◆ AIM OF THE EXERCISE ◆
Reproduce the text of each row below verbatim, line for line. Leave the pictures out of your answer.

◆ DATASET RECORDS ◆

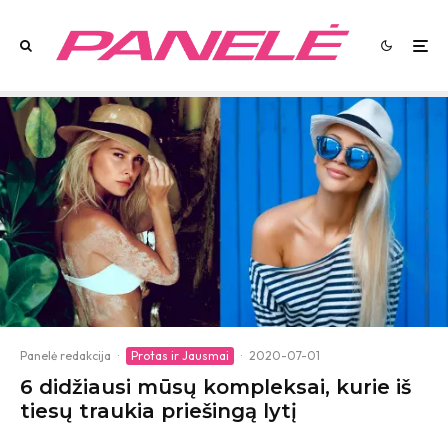
Panelė redakcija
·
Protas ir Jausmai
·
2020-07-01
6 didžiausi mūsų kompleksai, kurie iš
tiesų traukia priešingą lytį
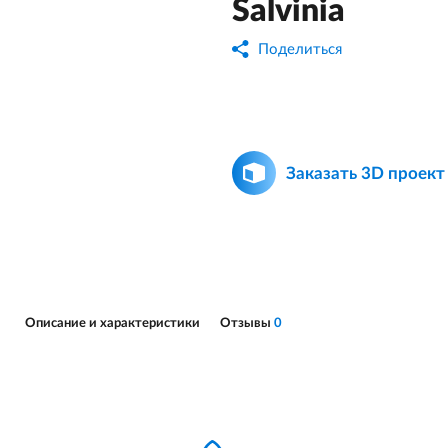
Salvinia
Поделиться
Заказать 3D проект
Описание и характеристики
Отзывы
0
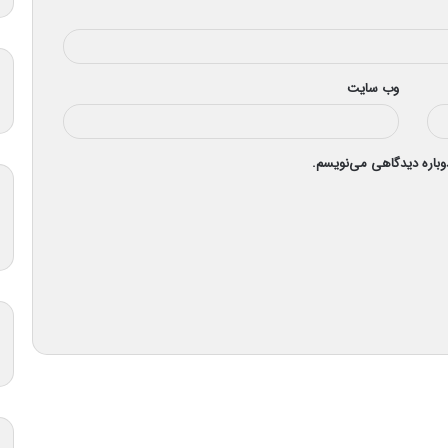
وب‌ سایت
دوباره دیدگاهی می‌نویسم.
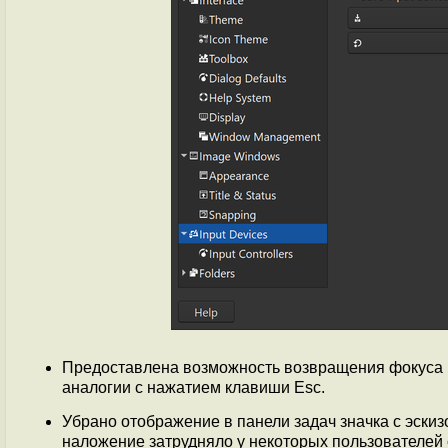
Предоставлена возможность возвращения фокуса на
аналогии с нажатием клавиши Esc.
Убрано отображение в панели задач значка с эски
наложение затрудняло у некоторых пользователей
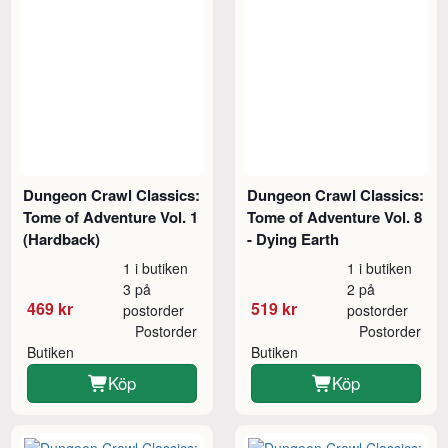
Dungeon Crawl Classics:
Dungeon Crawl Classics:
Tome of Adventure Vol. 1
Tome of Adventure Vol. 8
(Hardback)
- Dying Earth
1 i butiken
1 i butiken
3 på
2 på
469 kr
519 kr
postorder
postorder
Postorder
Postorder
Butiken
Butiken
Köp
Köp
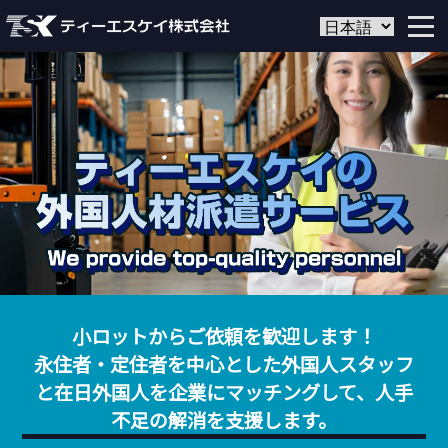
小ロットからご依頼を歓迎します！
永住者・定住者を中心とした外国人スタッフ
と在日外国人を企業にマッチングして、人手
不足の解消を支援します。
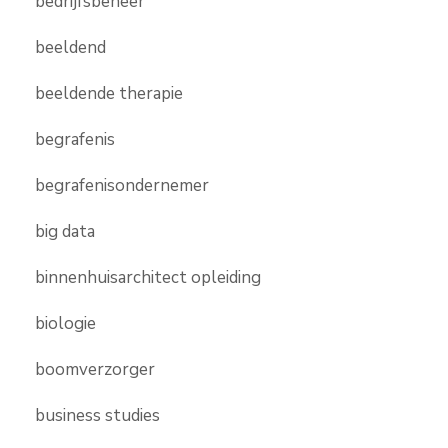
bedrijfsbeheer
beeldend
beeldende therapie
begrafenis
begrafenisondernemer
big data
binnenhuisarchitect opleiding
biologie
boomverzorger
business studies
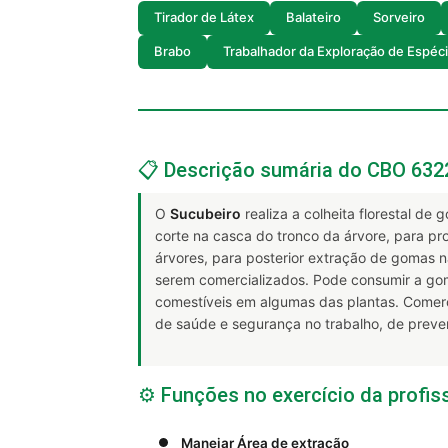
Tirador de Látex
Balateiro
Sorveiro
Brabo
Trabalhador da Exploração de Espéc
📋 Descrição sumária do CBO 632
O
Sucubeiro
realiza a colheita florestal de
corte na casca do tronco da árvore, para pr
árvores, para posterior extração de gomas n
serem comercializados. Pode consumir a gom
comestíveis em algumas das plantas. Comerc
de saúde e segurança no trabalho, de preve
⚙️ Funções no exercício da profis
Manejar Área de extração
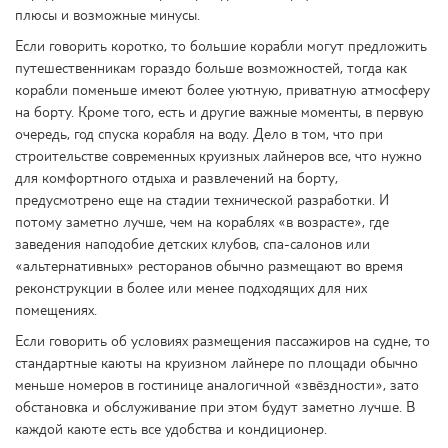
плюсы и возможные минусы.
Если говорить коротко, то большие корабли могут предложить
путешественникам гораздо больше возможностей, тогда как
корабли поменьше имеют более уютную, приватную атмосферу
на борту. Кроме того, есть и другие важные моменты, в первую
очередь, год спуска корабля на воду. Дело в том, что при
строительстве современных круизных лайнеров все, что нужно
для комфортного отдыха и развлечений на борту,
предусмотрено еще на стадии технической разработки. И
потому заметно лучше, чем на кораблях «в возрасте», где
заведения наподобие детских клубов, спа-салонов или
«альтернативных» ресторанов обычно размещают во время
реконструкции в более или менее подходящих для них
помещениях.
Если говорить об условиях размещения пассажиров на судне, то
стандартные каюты на круизном лайнере по площади обычно
меньше номеров в гостинице аналогичной «звёздности», зато
обстановка и обслуживание при этом будут заметно лучше. В
каждой каюте есть все удобства и кондиционер.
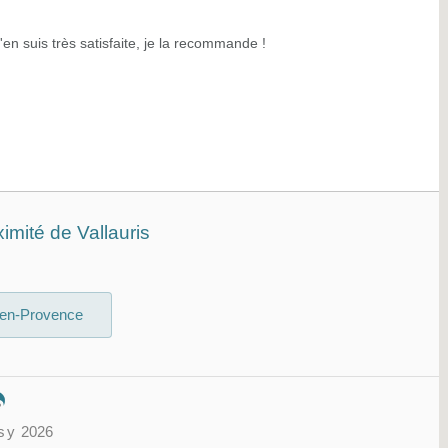
j'en suis très satisfaite, je la recommande !
imité de Vallauris
-en-Provence
sy
2026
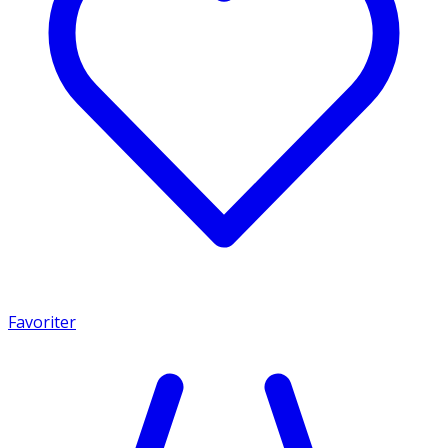
Favoriter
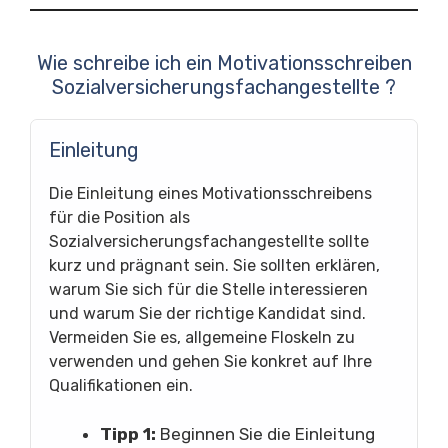
Wie schreibe ich ein Motivationsschreiben
Sozialversicherungsfachangestellte ?
Einleitung
Die Einleitung eines Motivationsschreibens
für die Position als
Sozialversicherungsfachangestellte sollte
kurz und prägnant sein. Sie sollten erklären,
warum Sie sich für die Stelle interessieren
und warum Sie der richtige Kandidat sind.
Vermeiden Sie es, allgemeine Floskeln zu
verwenden und gehen Sie konkret auf Ihre
Qualifikationen ein.
Tipp 1:
Beginnen Sie die Einleitung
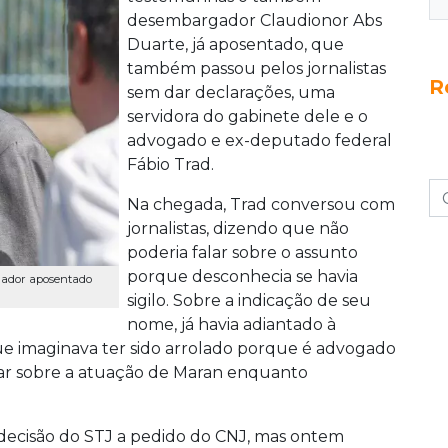
desembargador Claudionor Abs
Duarte, já aposentado, que
também passou pelos jornalistas
R
sem dar declarações, uma
servidora do gabinete dele e o
advogado e ex-deputado federal
Fábio Trad.
Na chegada, Trad conversou com
jornalistas, dizendo que não
poderia falar sobre o assunto
porque desconhecia se havia
gador aposentado
sigilo. Sobre a indicação de seu
nome, já havia adiantado à
e imaginava ter sido arrolado porque é advogado
tar sobre a atuação de Maran enquanto
 decisão do STJ a pedido do CNJ, mas ontem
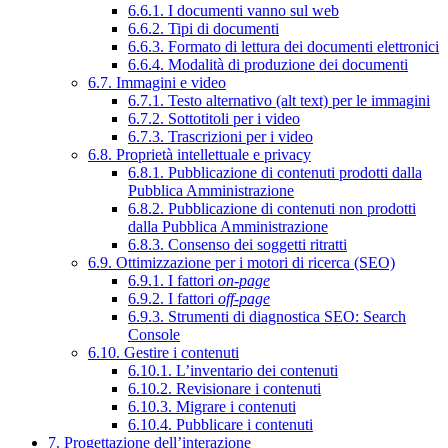
6.6.1. I documenti vanno sul web
6.6.2. Tipi di documenti
6.6.3. Formato di lettura dei documenti elettronici
6.6.4. Modalità di produzione dei documenti
6.7. Immagini e video
6.7.1. Testo alternativo (alt text) per le immagini
6.7.2. Sottotitoli per i video
6.7.3. Trascrizioni per i video
6.8. Proprietà intellettuale e privacy
6.8.1. Pubblicazione di contenuti prodotti dalla
Pubblica Amministrazione
6.8.2. Pubblicazione di contenuti non prodotti
dalla Pubblica Amministrazione
6.8.3. Consenso dei soggetti ritratti
6.9. Ottimizzazione per i motori di ricerca (SEO)
6.9.1. I fattori
on-page
6.9.2. I fattori
off-page
6.9.3. Strumenti di diagnostica SEO: Search
Console
6.10. Gestire i contenuti
6.10.1. L’inventario dei contenuti
6.10.2. Revisionare i contenuti
6.10.3. Migrare i contenuti
6.10.4. Pubblicare i contenuti
7. Progettazione dell’interazione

◆ OUTPUT FOR THIS TASK ◆
Panelė redakcija
·
Protas ir Jausmai
·
2020-07-01
6 didžiausi mūsų kompleksai, kurie iš
tiesų traukia priešingą lytį
Salvinia
Поделиться
Заказать 3D проект
Описание и характеристики
Отзывы
0
وب‌ سایت
دوباره دیدگاهی می‌نویسم.
Предоставлена возможность возвращения фокуса на
аналогии с нажатием клавиши Esc.
Убрано отображение в панели задач значка с эски
наложение затрудняло у некоторых пользователей
Dungeon Crawl Classics:
Dungeon Crawl Classics:
Tome of Adventure Vol. 1
Tome of Adventure Vol. 8
(Hardback)
- Dying Earth
1 i butiken
1 i butiken
3 på
2 på
469 kr
519 kr
postorder
postorder
Postorder
Postorder
Butiken
Butiken
Köp
Köp
小ロットからご依頼を歓迎します！
永住者・定住者を中心とした外国人スタッフ
と在日外国人を企業にマッチングして、人手
不足の解消を支援します。
bedrijfsbeheer
beeldend
beeldende therapie
begrafenis
begrafenisondernemer
big data
binnenhuisarchitect opleiding
biologie
boomverzorger
business studies
Tirador de Látex
Balateiro
Sorveiro
Brabo
Trabalhador da Exploração de Espéc
📋 Descrição sumária do CBO 632
O
Sucubeiro
realiza a colheita florestal de
corte na casca do tronco da árvore, para pr
árvores, para posterior extração de gomas n
serem comercializados. Pode consumir a gom
comestíveis em algumas das plantas. Comerc
de saúde e segurança no trabalho, de preve
⚙️ Funções no exercício da profis
Manejar Área de extração
плюсы и возможные минусы.
Если говорить коротко, то большие корабли могут предложить
путешественникам гораздо больше возможностей, тогда как
корабли поменьше имеют более уютную, приватную атмосферу
на борту. Кроме того, есть и другие важные моменты, в первую
очередь, год спуска корабля на воду. Дело в том, что при
строительстве современных круизных лайнеров все, что нужно
для комфортного отдыха и развлечений на борту,
предусмотрено еще на стадии технической разработки. И
потому заметно лучше, чем на кораблях «в возрасте», где
заведения наподобие детских клубов, спа-салонов или
«альтернативных» ресторанов обычно размещают во время
реконструкции в более или менее подходящих для них
помещениях.
Если говорить об условиях размещения пассажиров на судне, то
стандартные каюты на круизном лайнере по площади обычно
меньше номеров в гостинице аналогичной «звёздности», зато
обстановка и обслуживание при этом будут заметно лучше. В
каждой каюте есть все удобства и кондиционер.
j'en suis très satisfaite, je la recommande !
imité de Vallauris
-en-Provence
sy
2026
Favoriter
Wie schreibe ich ein Motivationsschreiben
Sozialversicherungsfachangestellte ?
Einleitung
Die Einleitung eines Motivationsschreibens
für die Position als
Sozialversicherungsfachangestellte sollte
kurz und prägnant sein. Sie sollten erklären,
warum Sie sich für die Stelle interessieren
und warum Sie der richtige Kandidat sind.
Vermeiden Sie es, allgemeine Floskeln zu
verwenden und gehen Sie konkret auf Ihre
Qualifikationen ein.
Tipp 1:
Beginnen Sie die Einleitung
desembargador Claudionor Abs
Duarte, já aposentado, que
também passou pelos jornalistas
R
sem dar declarações, uma
servidora do gabinete dele e o
advogado e ex-deputado federal
Fábio Trad.
Na chegada, Trad conversou com
jornalistas, dizendo que não
poderia falar sobre o assunto
porque desconhecia se havia
gador aposentado
sigilo. Sobre a indicação de seu
nome, já havia adiantado à
e imaginava ter sido arrolado porque é advogado
tar sobre a atuação de Maran enquanto
 decisão do STJ a pedido do CNJ, mas ontem
6.6.1. I documenti vanno sul web
6.6.2. Tipi di documenti
6.6.3. Formato di lettura dei documenti elettronici
6.6.4. Modalità di produzione dei documenti
6.7. Immagini e video
6.7.1. Testo alternativo (alt text) per le immagini
6.7.2. Sottotitoli per i video
6.7.3. Trascrizioni per i video
6.8. Proprietà intellettuale e privacy
6.8.1. Pubblicazione di contenuti prodotti dalla
Pubblica Amministrazione
6.8.2. Pubblicazione di contenuti non prodotti
dalla Pubblica Amministrazione
6.8.3. Consenso dei soggetti ritratti
6.9. Ottimizzazione per i motori di ricerca (SEO)
6.9.1. I fattori
on-page
6.9.2. I fattori
off-page
6.9.3. Strumenti di diagnostica SEO: Search
Console
6.10. Gestire i contenuti
6.10.1. L’inventario dei contenuti
6.10.2. Revisionare i contenuti
6.10.3. Migrare i contenuti
6.10.4. Pubblicare i contenuti
7. Progettazione dell’interazione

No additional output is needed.